**PAGE EXTRACT**.
## begin
Facebook LiveCreating a video good enough for public consumption can be an expensive business – or it certainly used to be. The ‘Snapchat effect’, as we like to call it, has changed the video landscape significantly.

Viewers today aren’t necessarily expecting videos to have high production values – they just want the content to be good. We have Snapchat to thank for this lowering of expectations, if that’s what you can call it.

The rise of the platform indicates that a video is at its most powerful when it is clever, relevant and authentic – so what if it’s a little rough around that edges; that just adds to its authenticity. Brand authenticity, after all, is a key factor in getting consumers to engage with your business. Just the other day, a marketer was telling me that they were creating content in a “user-generated style” so it would be more authentic and believable.

So, why is it that video is still underutilised by brands?

In a new study, Buffer found that of the seven posts that brands share on Facebook per week, far less than 1% are videos. That is despite video getting three times as much engagement as any other kind of content.

Introducing Facebook Live

The findings suggest that it’s high time brands started sharing more video on Facebook – especially with the social media giant announcing a few months back that it now ranks live videos higher in the news feed, in support of new offering, Facebook Live.

Facebook Live promises brands that it will introduce them to new followers, while providing them with an opportunity to keep current fans happy – although, presumably, this depends on the quality of the content served up.

It also gives brands the ability to “Tell your story, your way”, with in-built creative tools such as filters making it “easy to express yourself in ways that delight your followers and make it even more fun”.

Sounds familiar, right?

Facebook Live doesn’t differ a great deal from Periscope, the live streaming app that Twitter acquired in March 2015. Like Periscope, Facebook Live also lets users stream video of themselves live to their followers.

To illustrate how alike the two apps are, Periscope founder and CEO, Kayvon Beykpour, in a recent interview with Guardian, said he was flattered that Facebook was “shamelessly” following them into live video.
## end
**COLLECTED MATERIAL**.
## begin
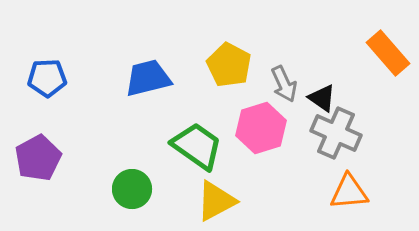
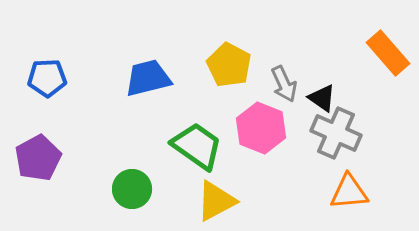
pink hexagon: rotated 21 degrees counterclockwise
## end
**REQUIREMENTS**.
- A) Based on the article about Facebook Live, explain in one to three sentences why it says brands should now share more video on Facebook.
- B) Carry the article about Facebook Live forward from its final sentence.

**ANSWER SET**.
- A) A Buffer study found that video gets three times as much engagement as any other kind of content, yet far less than 1% of the posts brands share on Facebook each week are videos. Facebook has also announced that it now ranks live videos higher in the news feed to support Facebook Live.

- B)
Is live streaming as good a marketing tool as they say?

Facebook and Twitter clearly think that live streaming is where social media is headed. Either that, or they’re hedging their bets.

Speaking on whether live streaming will ever truly take off, Beykpour said: “People now aren’t asking the question: ‘Why should I live stream this?’ They’re asking all kinds of other questions, but they’re not debating the merits of the medium.”

Beykpour also claims that people are becoming more and more comfortable with creating and sharing videos from their mobile devices. “It’s just part of the pervasiveness of these devices, and sharing generally, that is changing over time,” he told the Guardian.

However, while people will not take too much convincing to watch a live stream of their friends and family, they will no doubt need more incentive to watch a brand’s live video.

That hasn’t stopped the likes of US retailer Target, cosmetics company Benefit and carmaker BMW from experimenting with the medium.

Commenting on the medium, Kristi Argyilan, Target’s senior vice-president of marketing, says that “the requirements of marketing have evolved in the last five to seven years, away from paying for slick packaging for messaging to force on the consumer”. Today, customers “want to engage in dialogue with a brand and for a brand to be really authentic in how we’re presenting ourselves,” she told the Financial Times.

Target is a huge brand, however – it has 1.8 million followers on Twitter and over 23 million likes on Facebook. They’d see decent engagement levels regardless.

What chance do smaller brands have?

It’s hard to say at the minute whether live streaming will be worth a smaller brand’s time. Periscope’s CEO suggests he doesn’t spend too much time following brands on the channel.

“If you look at my feed on any given day, you’ll see a collection of things that are important to me personally, because it’s family or a friend. I get to see my parents going on walks – they have five people watching their broadcast, but it’s a really nice, intimate experience,” Beykpour said.

Perhaps this is indicative of why for every 200 (ish) pieces of content posted on Facebook, only one takes the form of a video. Marketers aren’t convinced that video, live or otherwise, is worth the expense and time it costs to create. Despite just about every social media ‘prophet’ declaring video to be ‘the future of content marketing’.

However, we simply can’t ignore those engagement stats. Nor those that reveal how 55% of people watch videos online every day. Or that companies using video enjoy 41% more web traffic than non-users.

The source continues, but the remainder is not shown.